Alors que les exportations ont continué de progresser, certes à un rythme moins soutenu qu’auparavant malgré la quasi parité du franc avec l’euro, Neuchâtel pourrait, en raison de son tissu dense de sous-traitants actifs dans l’horlogerie, souffrir du recul récemment enregistré dans ce secteur. Les perspectives favorables annoncées par certains grands groupes permettent de rester optimiste. 
Si la marche des affaires est actuellement très positive, l’enquête du KOF montre une détérioration dans la visibilité future. L’indice désaisonnalisé des perspectives concernant les entrées de commandes de l’industrie neuchâteloise recule pour atteindre le niveau qu’il avait à l’automne 2020. Pas de quoi s’alarmer toutefois, la flamme se maintient, notamment sur les perspectives de production et sur le front de l’emploi. Comme en Suisse romande, le taux de chômage a toutefois repris 0,1 point le mois dernier, notamment en raison de l’arrivée des étudiants sur le marché du travail. A Neuchâtel, il s’est établi à 2,8 % à fin juillet. 

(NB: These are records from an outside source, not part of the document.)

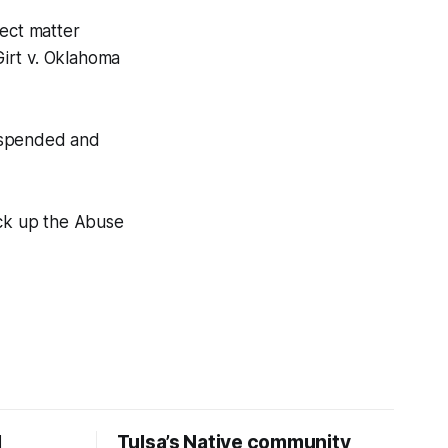
ject matter
Girt v. Oklahoma
suspended and
pick up the Abuse
d
Tulsa’s Native community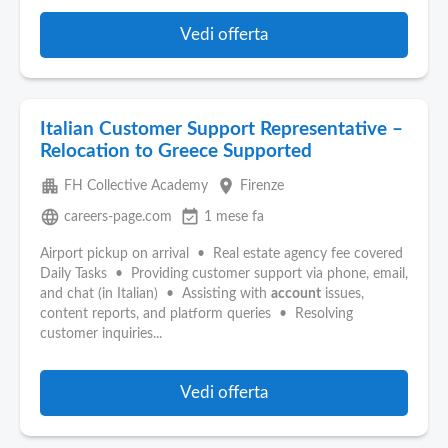
Vedi offerta
Italian Customer Support Representative –
Relocation to Greece Supported
apartment
place
FH Collective Academy
Firenze
language
event_available
careers-page.com
1 mese fa
Airport pickup on arrival • Real estate agency fee covered
Daily Tasks • Providing customer support via phone, email,
and chat (in Italian) • Assisting with
account
issues,
content reports, and platform queries • Resolving
customer inquiries...
Vedi offerta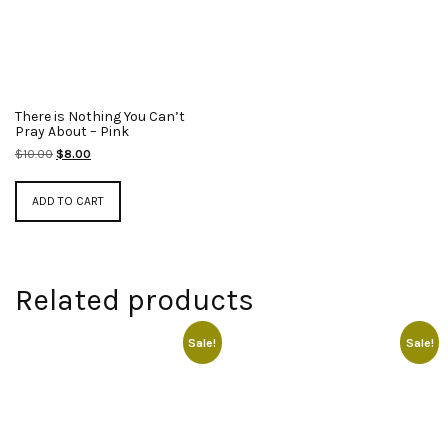
There is Nothing You Can’t
Pray About – Pink
Original
Current
$
10.00
$
8.00
price
price
was:
is:
ADD TO CART
$10.00.
$8.00.
Related products
Sale!
Sale!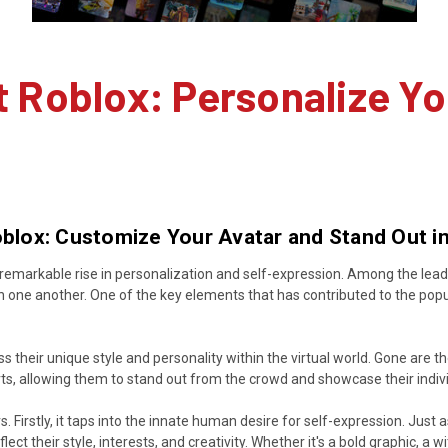
t Roblox: Personalize Yo
Roblox: Customize Your Avatar and Stand Out 
remarkable rise in personalization and self-expression. Among the leading
h one another. One of the key elements that has contributed to the popula
their unique style and personality within the virtual world. Gone are the
ts, allowing them to stand out from the crowd and showcase their indivi
rs. Firstly, it taps into the innate human desire for self-expression. Jus
lect their style, interests, and creativity. Whether it's a bold graphic, a 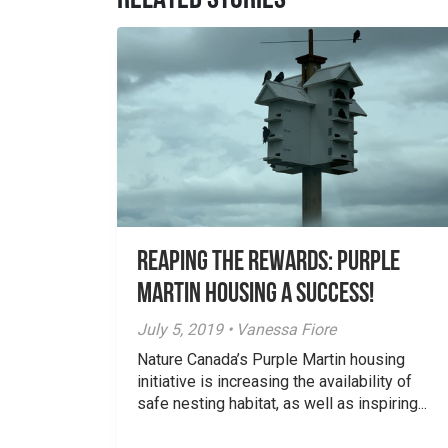
RELATED STORIES
Reaping the Rewards: Purple
Martin Housing a Success!
July 5, 2019 • Vanessa Fiore
Nature Canada’s Purple Martin housing
initiative is increasing the availability of
safe nesting habitat, as well as inspiring...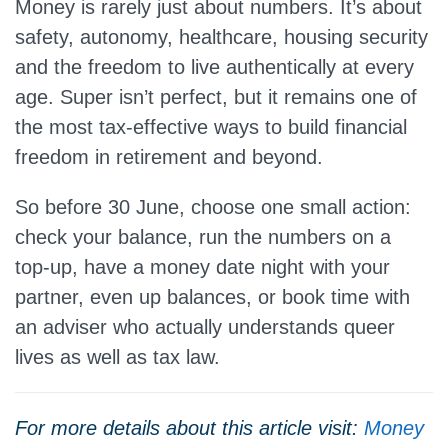
Money is rarely just about numbers. It’s about
safety, autonomy, healthcare, housing security
and the freedom to live authentically at every
age. Super isn’t perfect, but it remains one of
the most tax‑effective ways to build financial
freedom in retirement and beyond.
So before 30 June, choose one small action:
check your balance, run the numbers on a
top‑up, have a money date night with your
partner, even up balances, or book time with
an adviser who actually understands queer
lives as well as tax law.
For more details about this article visit:
Money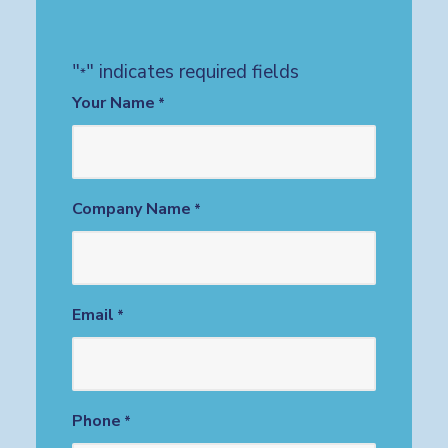
"
" indicates required fields
*
Your Name
*
Company Name
*
Email
*
Phone
*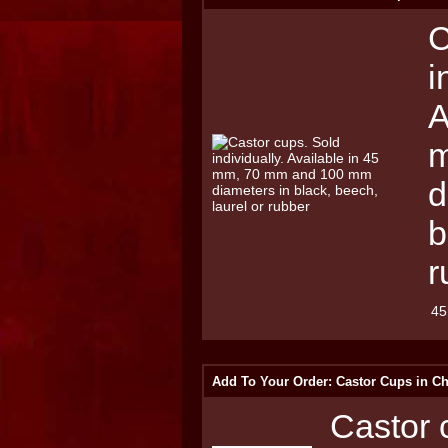
C
i
A
m
d
b
r
45
Add To Your Order: Castor Cups in C
Castor c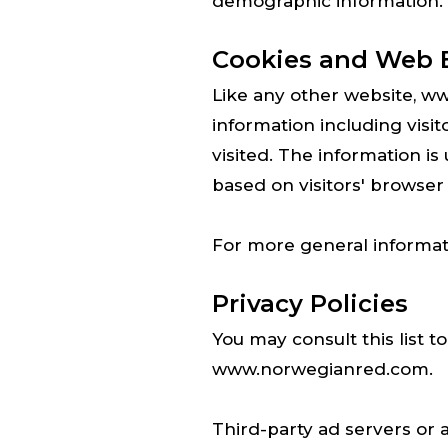
demographic information.
Cookies and Web 
Like any other website, w
information including visi
visited. The information i
based on visitors' browser
For more general informat
Privacy Policies
You may consult this list t
www.norwegianred.com.
Third-party ad servers or 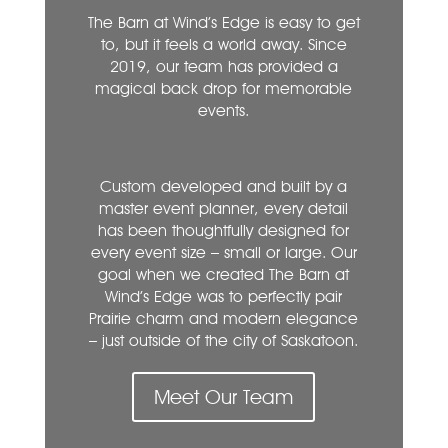
The Barn at Wind’s Edge is easy to get
to, but it feels a world away. Since
2019, our team has provided a
magical back drop for memorable
events.
Custom developed and built by a
master event planner, every detail
has been thoughtfully designed for
every event size – small or large. Our
goal when we created The Barn at
Wind’s Edge was to perfectly pair
Prairie charm and modern elegance
– just outside of the city of Saskatoon.
Meet Our Team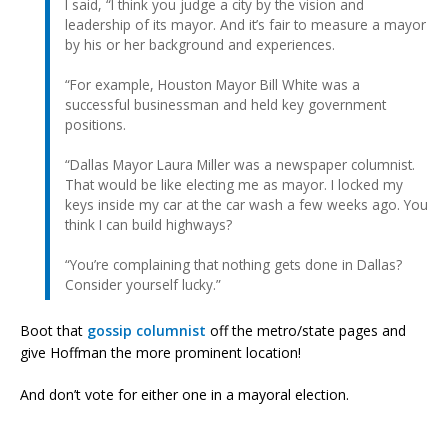
I said, “I think you judge a city by the vision and
leadership of its mayor. And it’s fair to measure a mayor
by his or her background and experiences.
“For example, Houston Mayor Bill White was a
successful businessman and held key government
positions.
“Dallas Mayor Laura Miller was a newspaper columnist.
That would be like electing me as mayor. I locked my
keys inside my car at the car wash a few weeks ago. You
think I can build highways?
“You’re complaining that nothing gets done in Dallas?
Consider yourself lucky.”
Boot that
gossip columnist
off the metro/state pages and
give Hoffman the more prominent location!
And don’t vote for either one in a mayoral election.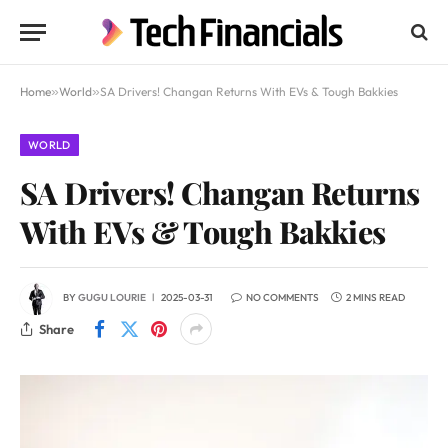
Home
»
World
»
SA Drivers! Changan Returns With EVs & Tough Bakkies
WORLD
SA Drivers! Changan Returns
With EVs & Tough Bakkies
BY
GUGU LOURIE
2025-03-31
NO COMMENTS
2 MINS READ
Share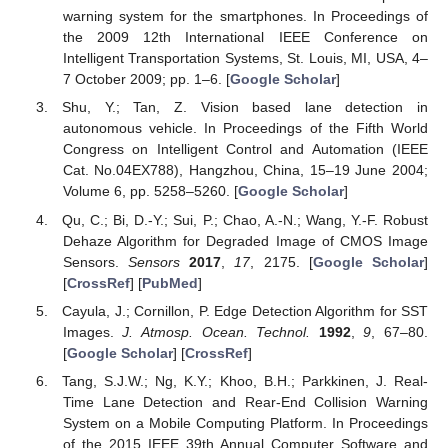
warning system for the smartphones. In Proceedings of
the 2009 12th International IEEE Conference on
Intelligent Transportation Systems, St. Louis, MI, USA, 4–
7 October 2009; pp. 1–6. [
Google Scholar
]
Shu, Y.; Tan, Z. Vision based lane detection in
autonomous vehicle. In Proceedings of the Fifth World
Congress on Intelligent Control and Automation (IEEE
Cat. No.04EX788), Hangzhou, China, 15–19 June 2004;
Volume 6, pp. 5258–5260. [
Google Scholar
]
Qu, C.; Bi, D.-Y.; Sui, P.; Chao, A.-N.; Wang, Y.-F. Robust
Dehaze Algorithm for Degraded Image of CMOS Image
Sensors.
Sensors
2017
,
17
, 2175. [
Google Scholar
]
[
CrossRef
] [
PubMed
]
Cayula, J.; Cornillon, P. Edge Detection Algorithm for SST
Images.
J. Atmosp. Ocean. Technol.
1992
,
9
, 67–80.
[
Google Scholar
] [
CrossRef
]
Tang, S.J.W.; Ng, K.Y.; Khoo, B.H.; Parkkinen, J. Real-
Time Lane Detection and Rear-End Collision Warning
System on a Mobile Computing Platform. In Proceedings
of the 2015 IEEE 39th Annual Computer Software and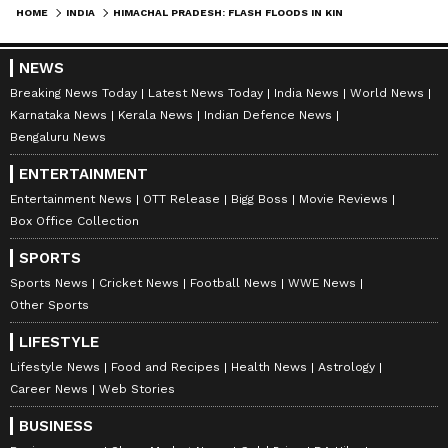
HOME
INDIA
HIMACHAL PRADESH: FLASH FLOODS IN KINNAUR BLOCK NH-5, NO CASUALTIES
NEWS
Breaking News Today
Latest News Today
India News
World News
Karnataka News
Kerala News
Indian Defence News
Bengaluru News
ENTERTAINMENT
Entertainment News
OTT Release
Bigg Boss
Movie Reviews
Box Office Collection
SPORTS
Sports News
Cricket News
Football News
WWE News
Other Sports
LIFESTYLE
Lifestyle News
Food and Recipes
Health News
Astrology
Career News
Web Stories
BUSINESS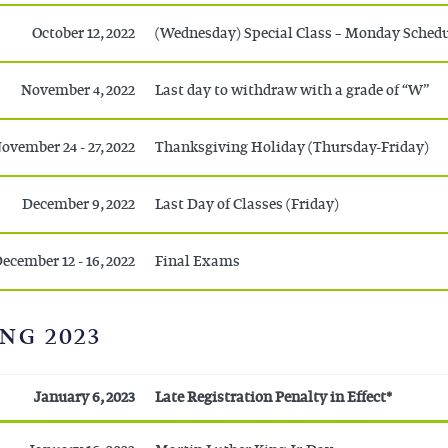
October 12, 2022
(Wednesday) Special Class – Monday Sched
November 4, 2022
Last day to withdraw with a grade of “W”
ovember 24 - 27, 2022
Thanksgiving Holiday (Thursday-Friday)
December 9, 2022
Last Day of Classes (Friday)
ecember 12 - 16, 2022
Final Exams
NG 2023
January 6, 2023
Late Registration Penalty in Effect*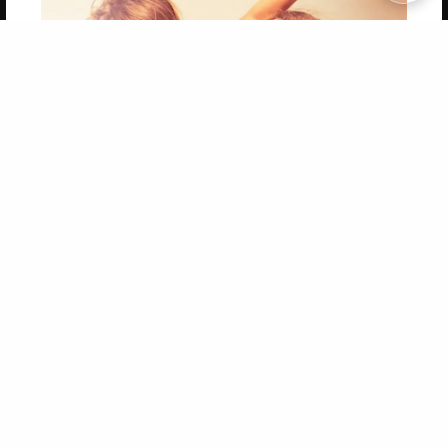
Copyright 2026 LivePage LLC
Get 20% OFF Your First
Order of Your Own Printed
Book
Use Coupon WELCOMEYOU within 10 days of
Signup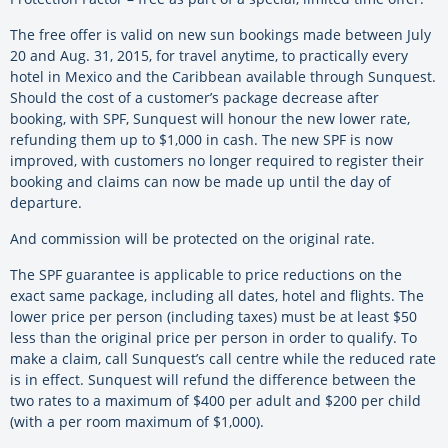
The free offer is valid on new sun bookings made between July
20 and Aug. 31, 2015, for travel anytime, to practically every
hotel in Mexico and the Caribbean available through Sunquest.
Should the cost of a customer’s package decrease after
booking, with SPF, Sunquest will honour the new lower rate,
refunding them up to $1,000 in cash. The new SPF is now
improved, with customers no longer required to register their
booking and claims can now be made up until the day of
departure.
And commission will be protected on the original rate.
The SPF guarantee is applicable to price reductions on the
exact same package, including all dates, hotel and flights. The
lower price per person (including taxes) must be at least $50
less than the original price per person in order to qualify. To
make a claim, call Sunquest’s call centre while the reduced rate
is in effect. Sunquest will refund the difference between the
two rates to a maximum of $400 per adult and $200 per child
(with a per room maximum of $1,000).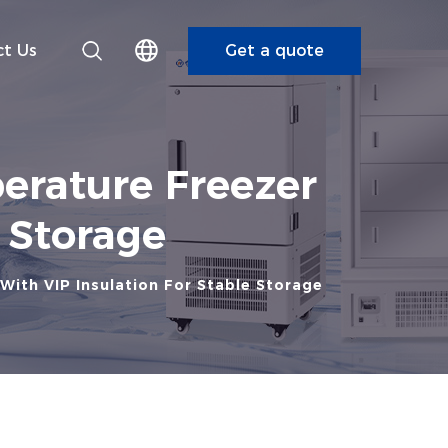
t Us
Get a quote
erature Freezer
e Storage
With VIP Insulation For Stable Storage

Alors si la question de l’emploi n’en est plus vraiment une pour les habitantes et habitants du canton de Neuchâtel, celle du pouvoir d’achat des ménages va devenir plus criante ces prochains mois. En effet, si l’inflation reste contenue dans le pays, avec quelque 3 % environ, elle progresse néanmoins. Et clairement plus vite que les salaires. Il ne fait aucun doute que les négociations autour des hausses salariales entre les divers partenaires sociaux s’annoncent particulièrement musclées cet automne. L’issue de ce bras de fer est incertaine.